Hallo, Auch ich bin auf die Betrugsseite reingefallen. Habe einen TV bestellt am 06.05.12 und 279,40 bezahlt. Keine Ware eingetroffen! Warum ist die website www.elektroinsel 24.de noch nicht gesperrt worden? Warum braucht die Polizei solange? H.P.


----------



## Reducal (22 Mai 2012)

officer; Iferebs schrieb:


> Warum ist die website elektro-insel24.de noch nicht gesperrt worden? Warum braucht die Polizei solange?


 
...weil sich Strato nicht von einfachen Hinweisen der Behörden beeindrucken lässt. Eine Rechtsgrundlage für die Sperrung mittels richterlichem Beschluss gibt es erst dann, wenn Anzeigen an einer zentral ermittelnden Staatsanwaltschaft angekommen sind und gemäß der Natur der Verwaltung dauert so was natürlich seine Zeit. Also wird i. d. R. von engagierten Polizeibeamten versucht, so eine Sperrung nach Ländereigenen Polizeiaufgabengesetzen anzuregen - eine Handlungsverpflichtung des Weisungsempfängers (hier Strato) enthalten die aber nicht. Im schlimmsten Fall sperrt Strato die Seite erst dann freiwillig, wenn der/die Halunke/n die Gebühren nicht bezahlt hat, weil die Lastschrift mit falschen Kontodaten platzt.

_Eine praktikable Empfehlung ist es übrigens, wenn sich betrogene Kunden bei Strato über den Fakeshop beschweren. Nach meinem Dafürhalten macht sich Strato nämlich schadenersatzpflichtig (Mitstörerhaftung) ggü. neuen Geschädigten, wenn das Unternehmen nachweislich bereits Kenntnis von Beschwerden der alten Kunden des Webs erlangt, jedoch nicht reagiert hat. Also, beschwert euch hier:_ http://www.strato-mailcenter.com/eu/mailcenter.php

Die Domain ist schon länger registriert. Der/die Halunken haben am 03.05.2012 einen Wechsel durchgeführt (siehe whois), d. h. die Schäden treten wahrscheinlich erst seit diesem Zeitpunkt ein. Bis die Kunden bemerkt haben, dass sie behumst worden sind, sind nochmals einige Tage vergangen und erst seit voriger Woche liest man in diversen Foren, dass Anzeigen erstattet werden sollen. Diese Anzeigen sind aber verteilt über die Bundesrepublik - es gibt somit aller Wahrscheinlichkeit nach schlichtweg noch keine "zentral" ermittelnde Staatsanwaltschaft, also eine, die den Hut aufsetzt. Um eine zentrale Zuständigkeit festlegen zu können, gibt es aber womöglich noch ein Problem: schaut mal die bereits genannten Kontodaten an - da sind evtl. jedes mal andere Kontoinhaber beteiligt.

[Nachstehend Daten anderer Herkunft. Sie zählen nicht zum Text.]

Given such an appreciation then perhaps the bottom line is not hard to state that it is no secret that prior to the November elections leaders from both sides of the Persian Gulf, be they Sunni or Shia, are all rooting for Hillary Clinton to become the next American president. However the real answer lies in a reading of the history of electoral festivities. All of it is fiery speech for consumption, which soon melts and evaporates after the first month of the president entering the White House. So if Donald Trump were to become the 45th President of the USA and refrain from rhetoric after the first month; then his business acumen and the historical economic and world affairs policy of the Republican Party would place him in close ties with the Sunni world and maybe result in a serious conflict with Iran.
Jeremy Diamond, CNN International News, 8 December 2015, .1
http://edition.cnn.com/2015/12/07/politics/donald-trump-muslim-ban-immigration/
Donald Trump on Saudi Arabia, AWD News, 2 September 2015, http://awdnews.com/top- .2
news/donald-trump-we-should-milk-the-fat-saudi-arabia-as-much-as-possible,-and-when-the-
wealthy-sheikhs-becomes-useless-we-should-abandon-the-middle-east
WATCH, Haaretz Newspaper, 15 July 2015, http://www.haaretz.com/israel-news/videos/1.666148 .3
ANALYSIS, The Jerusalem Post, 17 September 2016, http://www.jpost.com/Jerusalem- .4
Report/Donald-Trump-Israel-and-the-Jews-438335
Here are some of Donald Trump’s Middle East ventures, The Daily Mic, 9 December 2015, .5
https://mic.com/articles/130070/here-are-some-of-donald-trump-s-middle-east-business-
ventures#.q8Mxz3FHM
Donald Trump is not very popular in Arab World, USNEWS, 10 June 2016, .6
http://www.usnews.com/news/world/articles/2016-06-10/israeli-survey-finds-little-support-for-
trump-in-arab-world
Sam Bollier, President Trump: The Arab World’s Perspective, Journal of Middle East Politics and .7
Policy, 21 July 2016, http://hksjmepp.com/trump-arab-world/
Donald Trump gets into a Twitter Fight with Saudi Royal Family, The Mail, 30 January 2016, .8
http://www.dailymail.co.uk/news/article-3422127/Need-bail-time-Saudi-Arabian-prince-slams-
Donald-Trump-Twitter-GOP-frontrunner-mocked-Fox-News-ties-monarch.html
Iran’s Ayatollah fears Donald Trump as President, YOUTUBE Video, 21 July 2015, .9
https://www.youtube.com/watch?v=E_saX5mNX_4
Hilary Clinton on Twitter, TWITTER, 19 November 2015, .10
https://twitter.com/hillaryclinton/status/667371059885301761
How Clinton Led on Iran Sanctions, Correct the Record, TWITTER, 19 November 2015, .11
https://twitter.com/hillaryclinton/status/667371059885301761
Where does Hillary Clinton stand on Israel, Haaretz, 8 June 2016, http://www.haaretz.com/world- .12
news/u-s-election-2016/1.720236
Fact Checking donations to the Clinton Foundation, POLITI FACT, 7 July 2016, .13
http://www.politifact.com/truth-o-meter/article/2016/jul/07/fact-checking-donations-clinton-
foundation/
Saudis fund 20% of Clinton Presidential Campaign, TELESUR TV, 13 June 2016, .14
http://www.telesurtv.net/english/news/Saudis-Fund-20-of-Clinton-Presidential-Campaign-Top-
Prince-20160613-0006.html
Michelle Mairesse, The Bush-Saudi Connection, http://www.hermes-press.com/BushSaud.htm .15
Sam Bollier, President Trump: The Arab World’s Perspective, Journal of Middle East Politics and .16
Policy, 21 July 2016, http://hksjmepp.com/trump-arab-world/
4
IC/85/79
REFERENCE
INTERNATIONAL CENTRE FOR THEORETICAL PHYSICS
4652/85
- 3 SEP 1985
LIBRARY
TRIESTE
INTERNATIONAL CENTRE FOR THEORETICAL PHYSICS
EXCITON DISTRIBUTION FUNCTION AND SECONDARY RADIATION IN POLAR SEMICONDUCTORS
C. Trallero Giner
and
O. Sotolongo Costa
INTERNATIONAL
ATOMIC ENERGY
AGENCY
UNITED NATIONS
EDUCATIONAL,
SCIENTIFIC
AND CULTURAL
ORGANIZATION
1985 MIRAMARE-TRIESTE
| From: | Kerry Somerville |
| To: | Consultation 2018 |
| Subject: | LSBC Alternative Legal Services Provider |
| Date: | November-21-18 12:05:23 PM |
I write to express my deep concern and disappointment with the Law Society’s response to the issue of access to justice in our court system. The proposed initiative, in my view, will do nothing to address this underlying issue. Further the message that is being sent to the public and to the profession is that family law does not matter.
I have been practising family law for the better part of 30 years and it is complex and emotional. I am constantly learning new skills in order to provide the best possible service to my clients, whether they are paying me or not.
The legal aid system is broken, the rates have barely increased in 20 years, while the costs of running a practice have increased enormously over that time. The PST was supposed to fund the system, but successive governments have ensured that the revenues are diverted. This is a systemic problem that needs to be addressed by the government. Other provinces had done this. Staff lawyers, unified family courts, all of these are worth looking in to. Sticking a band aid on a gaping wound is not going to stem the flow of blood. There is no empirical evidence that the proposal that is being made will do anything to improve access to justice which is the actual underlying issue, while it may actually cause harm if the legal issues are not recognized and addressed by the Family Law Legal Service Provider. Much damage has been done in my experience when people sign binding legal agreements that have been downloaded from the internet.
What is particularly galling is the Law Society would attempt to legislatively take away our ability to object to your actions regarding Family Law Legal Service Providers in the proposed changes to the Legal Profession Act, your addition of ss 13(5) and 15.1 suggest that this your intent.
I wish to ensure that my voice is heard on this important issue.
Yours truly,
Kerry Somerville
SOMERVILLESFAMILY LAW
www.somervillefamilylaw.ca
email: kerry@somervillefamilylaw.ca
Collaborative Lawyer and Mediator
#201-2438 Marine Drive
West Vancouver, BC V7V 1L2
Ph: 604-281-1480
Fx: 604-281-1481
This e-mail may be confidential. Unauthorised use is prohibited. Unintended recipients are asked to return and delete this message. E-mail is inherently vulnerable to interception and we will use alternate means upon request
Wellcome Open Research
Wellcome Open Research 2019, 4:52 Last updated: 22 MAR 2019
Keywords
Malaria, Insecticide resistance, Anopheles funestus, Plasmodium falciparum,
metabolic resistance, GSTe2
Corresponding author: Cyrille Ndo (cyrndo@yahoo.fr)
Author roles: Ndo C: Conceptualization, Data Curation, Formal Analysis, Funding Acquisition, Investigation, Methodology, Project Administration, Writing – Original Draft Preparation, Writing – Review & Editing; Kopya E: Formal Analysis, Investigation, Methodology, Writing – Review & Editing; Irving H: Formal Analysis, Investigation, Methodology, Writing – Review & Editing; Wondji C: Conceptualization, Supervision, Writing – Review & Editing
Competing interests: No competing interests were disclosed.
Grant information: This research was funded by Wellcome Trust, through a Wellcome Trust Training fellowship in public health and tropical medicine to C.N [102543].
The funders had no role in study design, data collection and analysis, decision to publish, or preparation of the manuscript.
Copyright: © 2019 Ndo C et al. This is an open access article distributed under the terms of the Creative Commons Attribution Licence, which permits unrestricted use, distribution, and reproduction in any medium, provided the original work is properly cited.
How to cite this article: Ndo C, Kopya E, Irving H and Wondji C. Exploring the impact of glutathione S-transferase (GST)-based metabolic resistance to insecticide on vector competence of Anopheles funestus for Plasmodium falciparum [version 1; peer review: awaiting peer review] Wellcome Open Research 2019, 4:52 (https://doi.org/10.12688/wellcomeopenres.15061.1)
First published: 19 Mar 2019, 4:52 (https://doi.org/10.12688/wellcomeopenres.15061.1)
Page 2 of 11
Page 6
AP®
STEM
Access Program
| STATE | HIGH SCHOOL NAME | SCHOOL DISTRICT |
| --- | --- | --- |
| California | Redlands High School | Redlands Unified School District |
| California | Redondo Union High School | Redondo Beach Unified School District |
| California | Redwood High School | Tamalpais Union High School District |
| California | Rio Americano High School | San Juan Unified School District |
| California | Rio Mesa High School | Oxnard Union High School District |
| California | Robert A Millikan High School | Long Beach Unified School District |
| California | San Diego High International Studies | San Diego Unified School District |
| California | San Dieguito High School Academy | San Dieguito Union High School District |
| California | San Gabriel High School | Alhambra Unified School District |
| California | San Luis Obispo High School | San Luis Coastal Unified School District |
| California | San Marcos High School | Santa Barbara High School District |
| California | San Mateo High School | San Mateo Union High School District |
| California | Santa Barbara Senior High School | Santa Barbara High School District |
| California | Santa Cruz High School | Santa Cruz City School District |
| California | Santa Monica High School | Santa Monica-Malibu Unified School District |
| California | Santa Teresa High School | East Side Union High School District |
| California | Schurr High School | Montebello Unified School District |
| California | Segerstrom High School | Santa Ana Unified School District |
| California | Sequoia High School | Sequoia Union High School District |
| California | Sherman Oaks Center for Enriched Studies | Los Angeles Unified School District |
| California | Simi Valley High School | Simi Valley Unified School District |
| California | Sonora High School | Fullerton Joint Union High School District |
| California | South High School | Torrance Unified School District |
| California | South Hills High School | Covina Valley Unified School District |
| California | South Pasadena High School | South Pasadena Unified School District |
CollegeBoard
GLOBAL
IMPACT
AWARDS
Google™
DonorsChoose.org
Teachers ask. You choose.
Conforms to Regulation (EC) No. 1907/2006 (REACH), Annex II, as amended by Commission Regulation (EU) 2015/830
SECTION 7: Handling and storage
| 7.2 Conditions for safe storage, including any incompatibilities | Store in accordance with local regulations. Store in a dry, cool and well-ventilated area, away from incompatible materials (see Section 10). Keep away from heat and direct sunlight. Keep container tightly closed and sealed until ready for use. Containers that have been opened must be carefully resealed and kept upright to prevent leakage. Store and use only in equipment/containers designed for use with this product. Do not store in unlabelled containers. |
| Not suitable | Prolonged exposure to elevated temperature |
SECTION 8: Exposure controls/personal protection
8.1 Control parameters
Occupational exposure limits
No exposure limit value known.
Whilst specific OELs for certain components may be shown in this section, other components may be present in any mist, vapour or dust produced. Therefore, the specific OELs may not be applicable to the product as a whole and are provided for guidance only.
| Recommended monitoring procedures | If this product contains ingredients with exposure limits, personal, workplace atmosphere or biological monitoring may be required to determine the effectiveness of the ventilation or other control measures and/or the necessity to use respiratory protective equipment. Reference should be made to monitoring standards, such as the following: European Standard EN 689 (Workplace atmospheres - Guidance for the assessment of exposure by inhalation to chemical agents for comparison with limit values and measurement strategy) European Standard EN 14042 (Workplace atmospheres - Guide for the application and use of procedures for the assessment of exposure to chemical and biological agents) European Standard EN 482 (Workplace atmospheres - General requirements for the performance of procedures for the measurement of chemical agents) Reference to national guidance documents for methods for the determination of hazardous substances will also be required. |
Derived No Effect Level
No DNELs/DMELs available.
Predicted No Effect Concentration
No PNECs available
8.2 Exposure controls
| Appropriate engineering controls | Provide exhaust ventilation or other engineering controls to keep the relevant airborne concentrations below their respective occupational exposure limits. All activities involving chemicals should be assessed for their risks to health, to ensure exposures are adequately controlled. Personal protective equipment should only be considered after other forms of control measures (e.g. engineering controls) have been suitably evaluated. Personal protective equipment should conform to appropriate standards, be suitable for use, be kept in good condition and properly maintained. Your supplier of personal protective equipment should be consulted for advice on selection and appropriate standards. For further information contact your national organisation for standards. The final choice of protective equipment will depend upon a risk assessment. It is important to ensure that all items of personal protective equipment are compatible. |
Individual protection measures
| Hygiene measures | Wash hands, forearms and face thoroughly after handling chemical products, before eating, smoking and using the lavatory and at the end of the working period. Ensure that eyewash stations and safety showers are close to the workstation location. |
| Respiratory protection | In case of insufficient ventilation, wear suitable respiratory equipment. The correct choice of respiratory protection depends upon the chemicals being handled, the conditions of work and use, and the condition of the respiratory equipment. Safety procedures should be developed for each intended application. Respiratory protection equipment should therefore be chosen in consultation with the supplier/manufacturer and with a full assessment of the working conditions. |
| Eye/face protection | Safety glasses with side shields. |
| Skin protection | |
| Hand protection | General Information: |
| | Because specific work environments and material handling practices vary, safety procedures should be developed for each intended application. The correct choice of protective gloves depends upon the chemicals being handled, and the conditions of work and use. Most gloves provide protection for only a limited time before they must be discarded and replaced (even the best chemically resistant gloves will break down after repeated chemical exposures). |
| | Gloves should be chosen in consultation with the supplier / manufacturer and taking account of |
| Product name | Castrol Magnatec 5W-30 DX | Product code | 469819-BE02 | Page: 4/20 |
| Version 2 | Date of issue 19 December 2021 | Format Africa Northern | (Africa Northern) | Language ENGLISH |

Außerdem, schau mal du officer; Iferebs - selbst du warst nicht in der Lage die Domain richtig zu schreiben, der Threadstarter auch nicht! Und da erwartest du Bauchaufschwünge der Behörden?


----------



## Reducal (22 Mai 2012)

Hier übrigens mal ein paar Screenshots vom letzten Donnerstag:


----------



## SaSt (22 Mai 2012)

Mir geht es genauso -habe am 07.05.12 bei besagtem Shop eine Playstation bestellt. Habe direkt 237 Euro überwiesen und nichts mehr gehört. Habe mir zunächst keine Gedanken gemacht, da ich in der Schweiz wohne und der Versand aus Deutschland meist über eine Woche dauert. Aber als nun noch immer nichts passiert, war habe ich google befragt und bin hier drauf gestoßen. Leider kann ich mich nicht mehr erinnern, ob ich eine Bestätigung per Email bekommen habe aber in meiner Inbox kann ich nichts finden. Ich habe also nicht mal einen Beweis, dass ich dort bestellt habe oder was. Nur im Onlinebanking sehe ich die gemachte Überweisung. Reicht dies für eine Anzeige aus?
Nächstes Mal bin auch ich schlauer, bevor ich bei einem unbekannten Shop bestelle. Tja, Gut- oder Leichtgläubigkeit wird in dem Fall teuer bestraft...


----------



## Reducal (23 Mai 2012)

SaSt schrieb:


> Leider kann ich mich nicht mehr erinnern, ob ich eine Bestätigung per Email bekommen habe aber in meiner Inbox kann ich nichts finden. Ich habe also nicht mal einen Beweis, dass ich dort bestellt habe oder was. Nur im Onlinebanking sehe ich die gemachte Überweisung. Reicht dies für eine Anzeige aus?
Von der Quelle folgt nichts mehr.